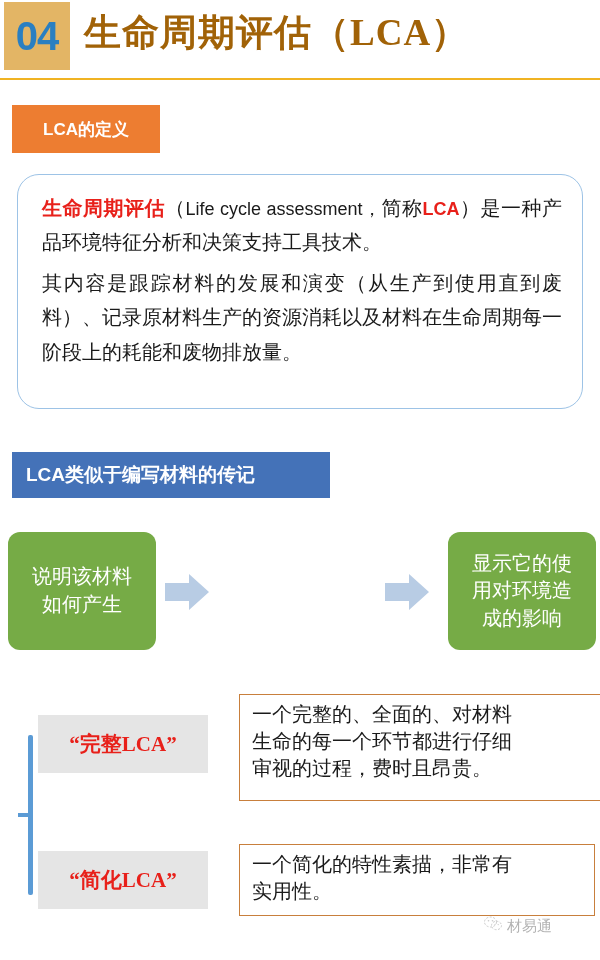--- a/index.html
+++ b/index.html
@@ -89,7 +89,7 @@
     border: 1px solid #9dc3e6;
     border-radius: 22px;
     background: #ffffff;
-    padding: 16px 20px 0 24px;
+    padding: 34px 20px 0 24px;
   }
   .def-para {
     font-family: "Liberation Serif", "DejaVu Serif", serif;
════
=== Exercise aim ===
Among the entries above, find every line holding "padding" and copy it.

=== Output for this exercise ===
-    padding: 16px 20px 0 24px;
+    padding: 34px 20px 0 24px;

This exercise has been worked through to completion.